Prompt: I'd like the entries reproduced exactly, with the images omitted.

Provided material:
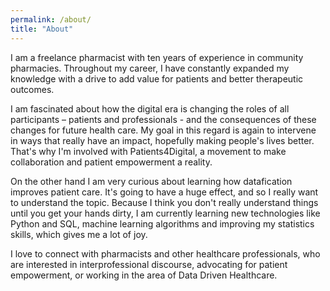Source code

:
 ```yaml
---
permalink: /about/
title: "About"
---
```


I am a freelance pharmacist with ten years of experience in community pharmacies. Throughout my career, I have constantly expanded my knowledge with a drive to add value for patients and better therapeutic outcomes. 

I am fascinated about how the digital era is changing the roles of all participants – patients and professionals - and the consequences of these changes for future health care. My goal in this regard is again to intervene in ways that really have an impact, hopefully making people's lives better. That's why I'm involved with Patients4Digital, a movement to make collaboration and patient empowerment a reality.

On the other hand I am very curious about learning how datafication improves patient care. It's going to have a huge effect, and so I really want to understand the topic. Because I think you don't really understand things until you get your hands dirty, I am currently learning new technologies like Python and SQL, machine learning algorithms and improving my statistics skills, which gives me a lot of joy.

I love to connect with pharmacists and other healthcare professionals, who are interested in interprofessional discourse, advocating for patient empowerment, or working in the area of Data Driven Healthcare.
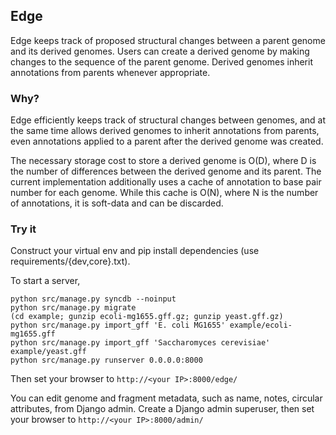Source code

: 
## Edge

Edge keeps track of proposed structural changes between a parent genome and its
derived genomes. Users can create a derived genome by making changes to the
sequence of the parent genome. Derived genomes inherit annotations from parents
whenever appropriate.


### Why?

Edge efficiently keeps track of structural changes between genomes, and at the
same time allows derived genomes to inherit annotations from parents, even
annotations applied to a parent after the derived genome was created.

The necessary storage cost to store a derived genome is O(D), where D is the
number of differences between the derived genome and its parent. The current
implementation additionally uses a cache of annotation to base pair number for
each genome. While this cache is O(N), where N is the number of annotations, it
is soft-data and can be discarded.


### Try it

Construct your virtual env and pip install dependencies (use
requirements/{dev,core}.txt).

To start a server,

```
python src/manage.py syncdb --noinput
python src/manage.py migrate
(cd example; gunzip ecoli-mg1655.gff.gz; gunzip yeast.gff.gz)
python src/manage.py import_gff 'E. coli MG1655' example/ecoli-mg1655.gff
python src/manage.py import_gff 'Saccharomyces cerevisiae' example/yeast.gff
python src/manage.py runserver 0.0.0.0:8000
```

Then set your browser to ```http://<your IP>:8000/edge/```

You can edit genome and fragment metadata, such as name, notes, circular
attributes, from Django admin. Create a Django admin superuser, then set your
browser to ```http://<your IP>:8000/admin/```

Result below:
Source code

:
 ```yaml
---
permalink: /about/
title: "About"
---
```


I am a freelance pharmacist with ten years of experience in community pharmacies. Throughout my career, I have constantly expanded my knowledge with a drive to add value for patients and better therapeutic outcomes. 

I am fascinated about how the digital era is changing the roles of all participants – patients and professionals - and the consequences of these changes for future health care. My goal in this regard is again to intervene in ways that really have an impact, hopefully making people's lives better. That's why I'm involved with Patients4Digital, a movement to make collaboration and patient empowerment a reality.

On the other hand I am very curious about learning how datafication improves patient care. It's going to have a huge effect, and so I really want to understand the topic. Because I think you don't really understand things until you get your hands dirty, I am currently learning new technologies like Python and SQL, machine learning algorithms and improving my statistics skills, which gives me a lot of joy.

I love to connect with pharmacists and other healthcare professionals, who are interested in interprofessional discourse, advocating for patient empowerment, or working in the area of Data Driven Healthcare.
Source code

: 
## Edge

Edge keeps track of proposed structural changes between a parent genome and its
derived genomes. Users can create a derived genome by making changes to the
sequence of the parent genome. Derived genomes inherit annotations from parents
whenever appropriate.


### Why?

Edge efficiently keeps track of structural changes between genomes, and at the
same time allows derived genomes to inherit annotations from parents, even
annotations applied to a parent after the derived genome was created.

The necessary storage cost to store a derived genome is O(D), where D is the
number of differences between the derived genome and its parent. The current
implementation additionally uses a cache of annotation to base pair number for
each genome. While this cache is O(N), where N is the number of annotations, it
is soft-data and can be discarded.


### Try it

Construct your virtual env and pip install dependencies (use
requirements/{dev,core}.txt).

To start a server,

```
python src/manage.py syncdb --noinput
python src/manage.py migrate
(cd example; gunzip ecoli-mg1655.gff.gz; gunzip yeast.gff.gz)
python src/manage.py import_gff 'E. coli MG1655' example/ecoli-mg1655.gff
python src/manage.py import_gff 'Saccharomyces cerevisiae' example/yeast.gff
python src/manage.py runserver 0.0.0.0:8000
```

Then set your browser to ```http://<your IP>:8000/edge/```

You can edit genome and fragment metadata, such as name, notes, circular
attributes, from Django admin. Create a Django admin superuser, then set your
browser to ```http://<your IP>:8000/admin/```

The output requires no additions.